Task description: Extract the records in full, leaving every picture out.

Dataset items

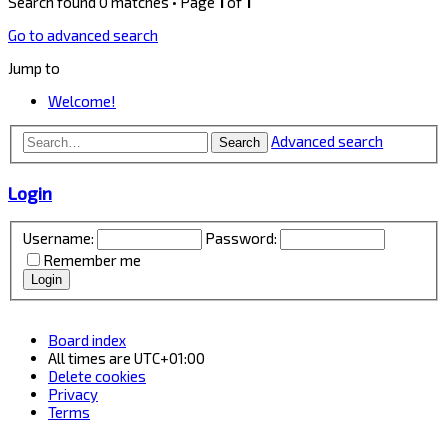
Search found 0 matches • Page
1
of
1
Go to advanced search
Jump to
Welcome!
Advanced search
Search
Login
Username:
Password:
Remember me
Board index
All times are
UTC+01:00
Delete cookies
Privacy
Terms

Result:
Search found 0 matches • Page
1
of
1
Go to advanced search
Jump to
Welcome!
Advanced search
Search
Login
Username:
Password:
Remember me
Board index
All times are
UTC+01:00
Delete cookies
Privacy
Terms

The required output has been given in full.